Let's suppose you would like to bring someone closer to Torah observance. Nothing like a Shabbos experience, right? Problem is, of course, getting the estranged from Torah Jew to commit to an entire Shabbos. I mean... after having experienced the warmth and beauty of a Shabbos meal once or twice or... well, let's be honest, it could take 100s of experiences over several years to finally be ready to commit. So you start thinking and thinking.... well, my friend is driving all over the place on Shabbos anyway... while is he at my house, he certainly won't be driving or anything else to desecrate the Shabbos... I won't force him to drive to my house, but even if I straight up invite him to drive over, it is a worst transgressing a Rabbinic ordinance.
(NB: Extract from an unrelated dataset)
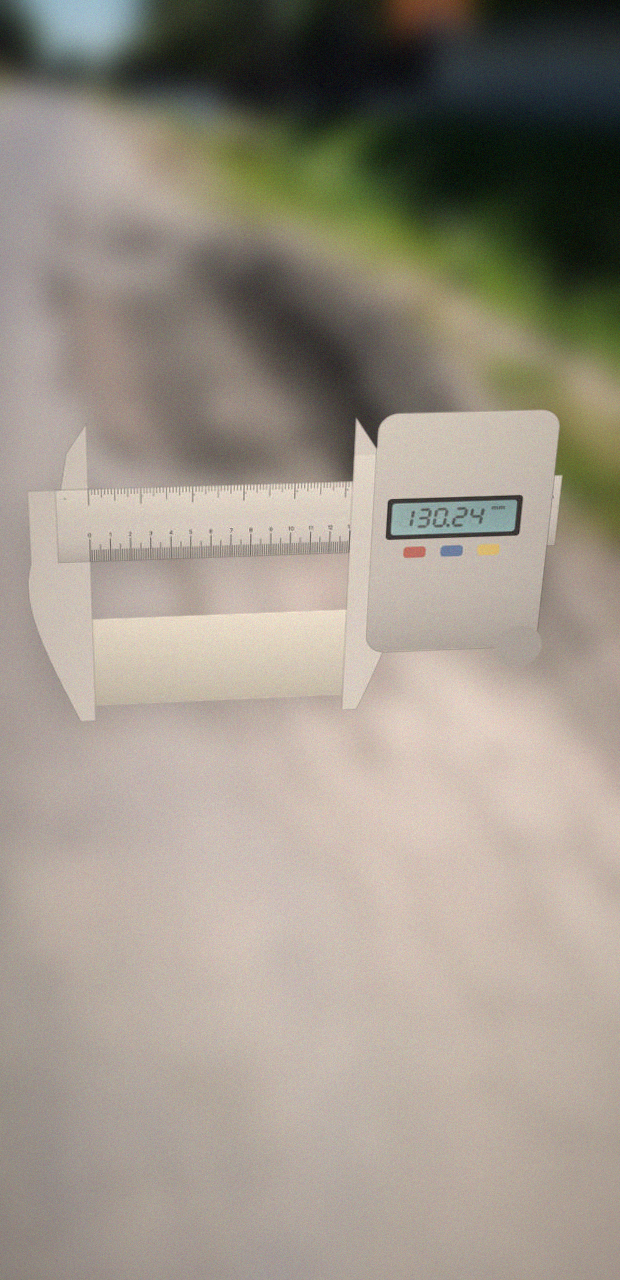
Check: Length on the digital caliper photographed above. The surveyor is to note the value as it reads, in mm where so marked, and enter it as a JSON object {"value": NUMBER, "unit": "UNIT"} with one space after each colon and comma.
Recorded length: {"value": 130.24, "unit": "mm"}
What could be wrong? I mean, of course, besides the usual devastating consequences, as discussed in a previous TftD. (Which makes the question of "what could be wrong" about as insensitive as "Other than that, Mrs. Lincoln, how was the play?") Besides, perhaps your friend might have decided to stay home that night and just suck down some brewskies while watching something on the idiot box. In which case, he really would have only been transgressing Rabbinic ordinances and completely without intention. Driving to your house, however, is certainly desecrating the Shabbos, certainly with intent. You, by causing that, have transgressed the Torah prohibition to not put a stumbling block before the naive.
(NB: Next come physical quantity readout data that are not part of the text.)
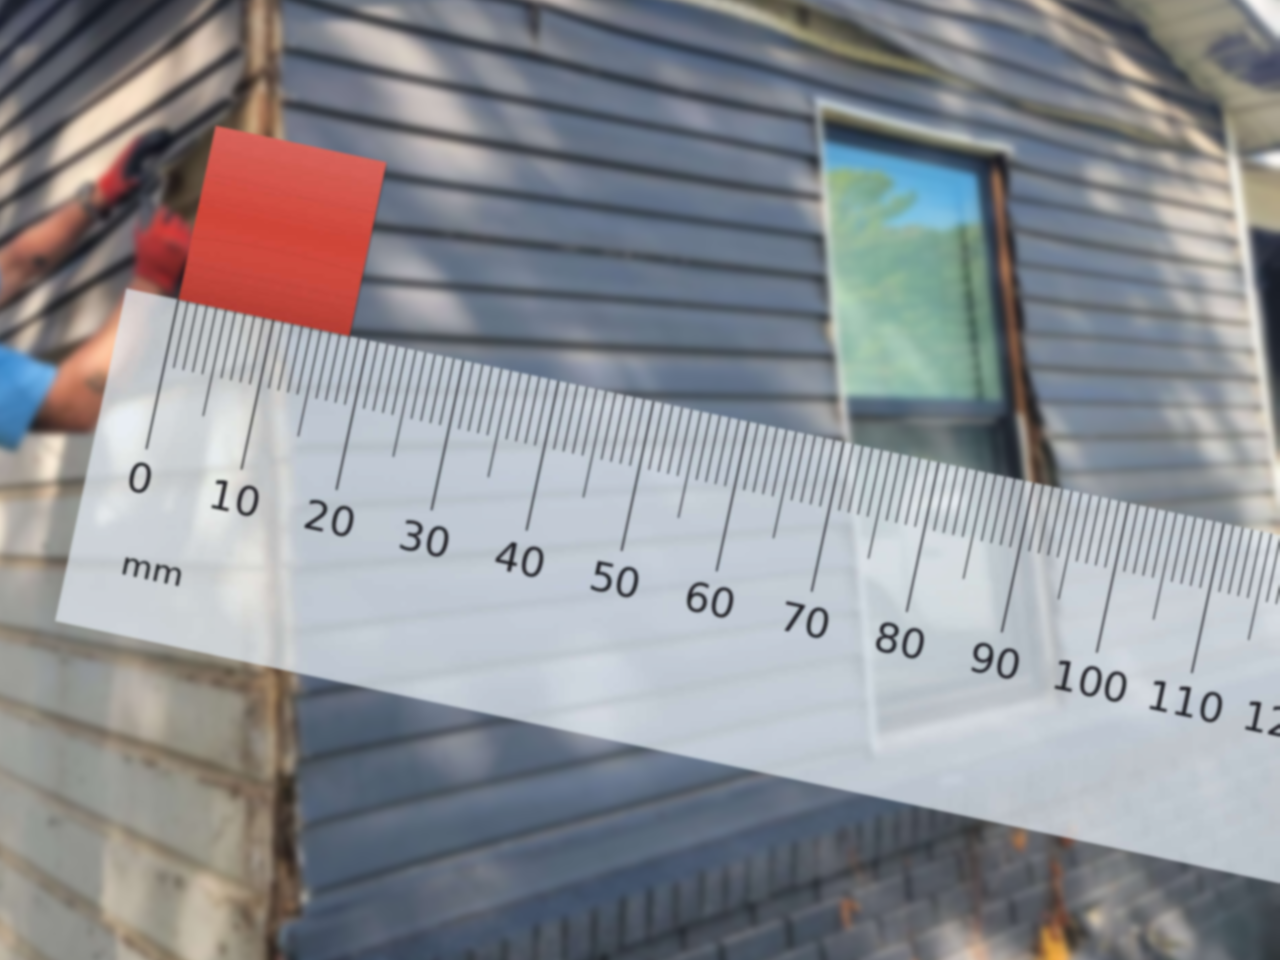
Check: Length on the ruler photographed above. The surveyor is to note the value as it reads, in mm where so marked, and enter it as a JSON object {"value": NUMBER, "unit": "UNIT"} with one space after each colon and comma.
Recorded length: {"value": 18, "unit": "mm"}
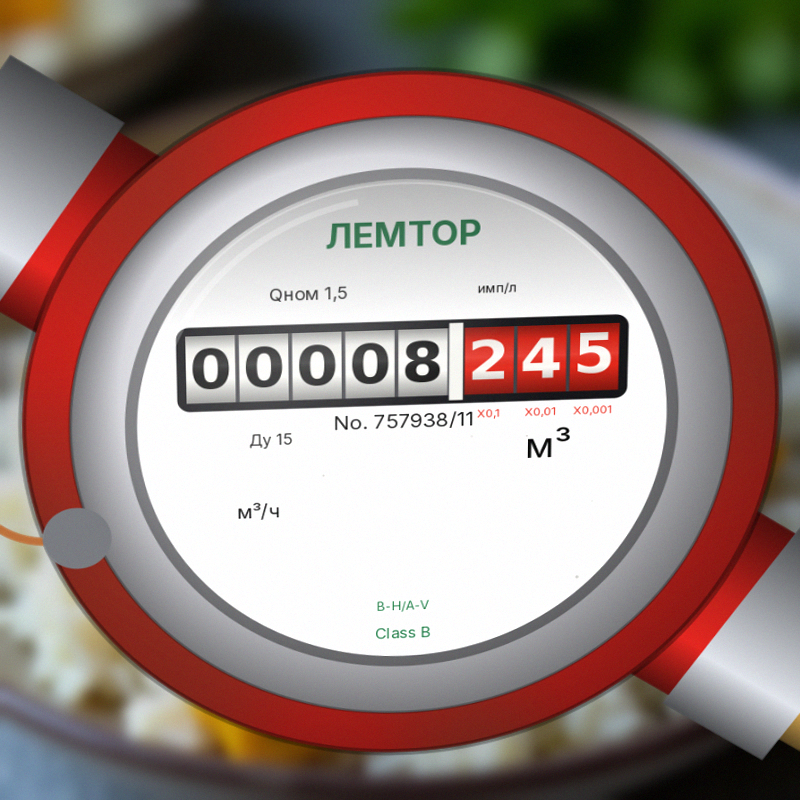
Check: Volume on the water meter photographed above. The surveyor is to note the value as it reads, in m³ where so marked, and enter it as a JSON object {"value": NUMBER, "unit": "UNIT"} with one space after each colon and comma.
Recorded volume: {"value": 8.245, "unit": "m³"}
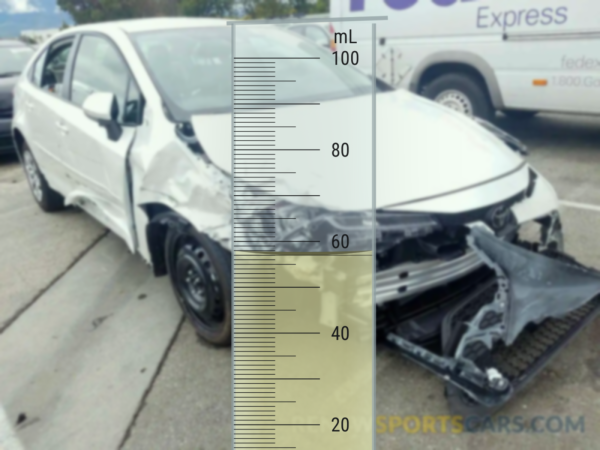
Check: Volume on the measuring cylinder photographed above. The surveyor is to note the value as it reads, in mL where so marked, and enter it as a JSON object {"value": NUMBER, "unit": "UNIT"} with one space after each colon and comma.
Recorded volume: {"value": 57, "unit": "mL"}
But forget what I say, and forget what logic dictates. Ask R' Fuerst; he'll tell you "no". And if you push, R' Fuerst will tell you, "It's not what I say, it's what our גדולי ישראל/current sages say." In fact, R' Fuerst just said over (again, I have heard it from him before) at the Sunday morning shiur (so it's recorded; not that R' Fuerst is shy about saying things "on the record") an interesting story on that point. A rav (whom R' Fuerst did not name) kept pushing R' Fuerst to agree that it is ok to invite Jews over for Shabbos in order to bring them closer to Torah. R' Fuerst told him, "Listen... you are going to Eretz Yisrael, why don't you go ask R' Elyashiv?" The rav didn't think he would be able to get in to see the great R' Elyashiv. R' Fuerst told him, "Don't worry; I'll get you in." (I am always taken aback by that. We call R' Fuerst all the time like it's nothing... but R' Fuerst is so well known world wide that he has no trouble promising to get someone in to see the גדולים in Eretz Yisrael.) The rav said he didn't speak Yiddish. R' Fuerst told him, "Don't worry; I'll arrange a translator for you.... Hebrew, Yiddish, English... whatever you want." The rav agreed.
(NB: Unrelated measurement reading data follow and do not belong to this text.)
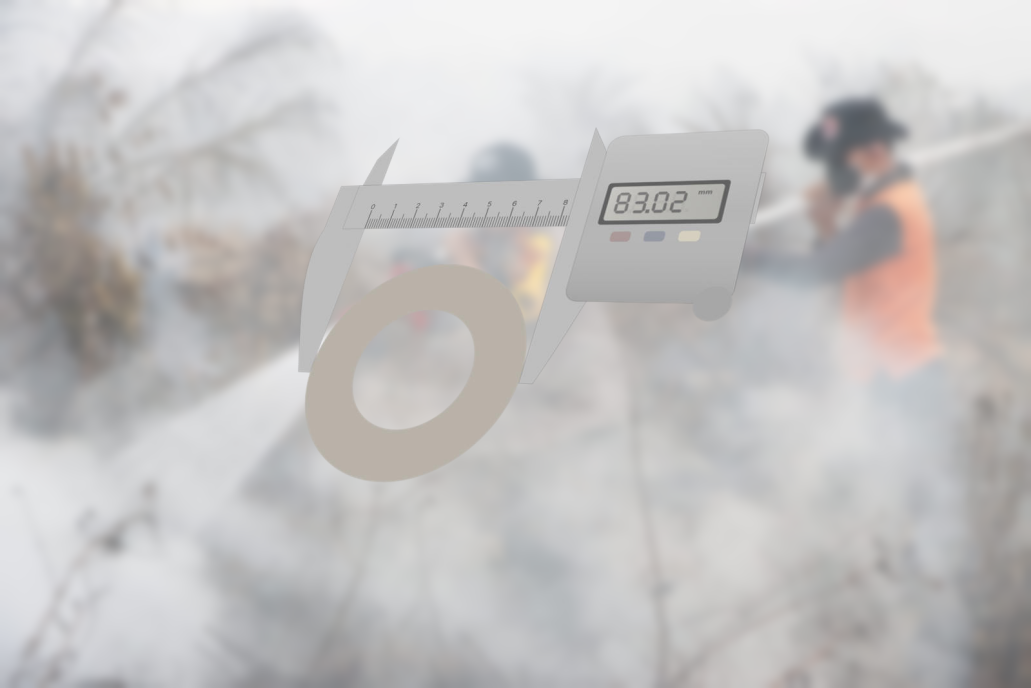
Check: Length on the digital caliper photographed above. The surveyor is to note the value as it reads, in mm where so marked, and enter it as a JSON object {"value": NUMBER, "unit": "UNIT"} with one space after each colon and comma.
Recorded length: {"value": 83.02, "unit": "mm"}
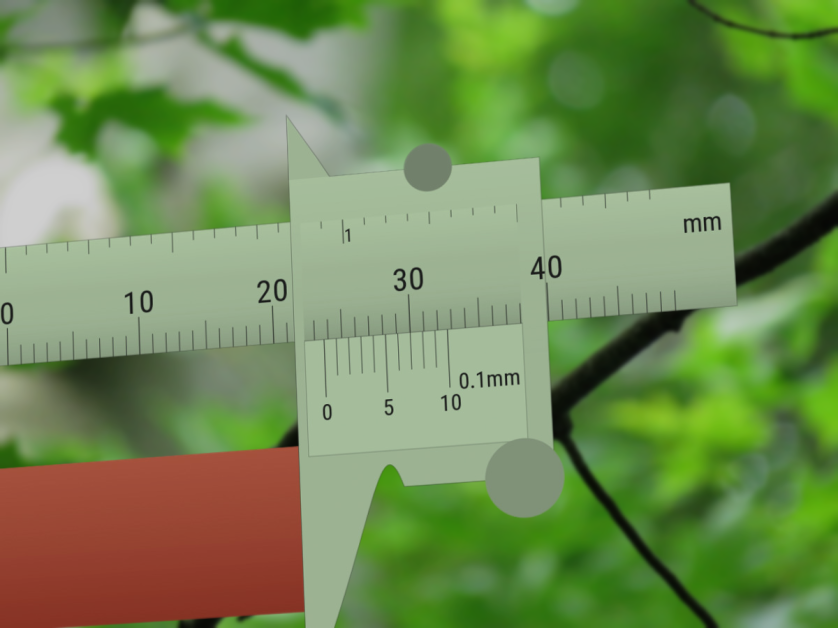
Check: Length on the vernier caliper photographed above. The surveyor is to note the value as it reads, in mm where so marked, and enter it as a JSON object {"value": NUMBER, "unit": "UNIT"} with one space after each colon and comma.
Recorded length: {"value": 23.7, "unit": "mm"}
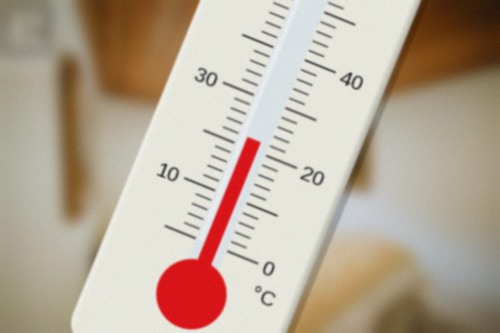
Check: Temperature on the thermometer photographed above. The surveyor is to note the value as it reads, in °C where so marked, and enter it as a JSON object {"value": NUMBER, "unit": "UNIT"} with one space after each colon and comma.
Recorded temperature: {"value": 22, "unit": "°C"}
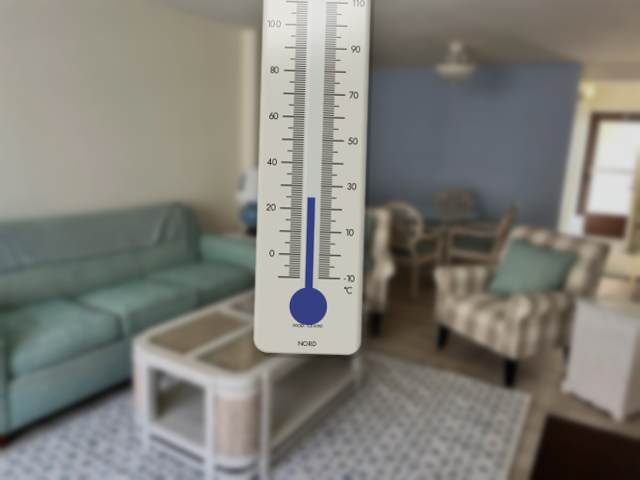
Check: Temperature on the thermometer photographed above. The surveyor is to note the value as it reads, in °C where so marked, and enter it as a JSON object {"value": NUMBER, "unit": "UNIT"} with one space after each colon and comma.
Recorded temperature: {"value": 25, "unit": "°C"}
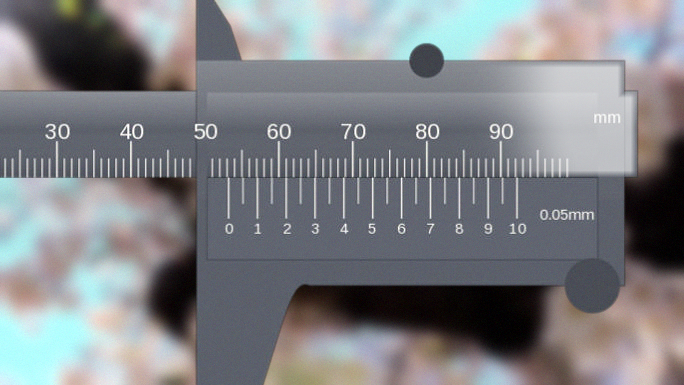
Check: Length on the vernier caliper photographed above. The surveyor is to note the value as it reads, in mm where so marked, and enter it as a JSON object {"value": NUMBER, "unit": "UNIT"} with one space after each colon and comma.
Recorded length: {"value": 53.2, "unit": "mm"}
A few weeks passed and the rav didn't call R' Fuerst to tell him the psak from R' Elyashiv. So R' Fuerst called him to ask what R' Elyashiv said. The rav said, "R' Elyashiv doesn't really understand the issues." R' Fuerst explained quite clearly that it was not R' Elyashiv that didn't understand the issue. The rav has apparently not spoken with R' Fuerst since.

Today is a big day for me. I finished the 5th chapter of Bava Metzia. (By the way... that makes 148 daf -- 74 daf twice; I do a chapter and then I immediately review -- for me in just under three years. Now you understand why I don't learn Daf Yomi... I need more like a Daf Shavui program.) On daf 75b (the last page of chapter 5), R' Shimon says that those who lend at interest (which is, of course, a Torah prohibition) lose more than they gain, because they are in effect saying, "Moshe Rabbeinu just didn't understand; surely if he had realized there is a profit to be made, he never would have written that in the Torah."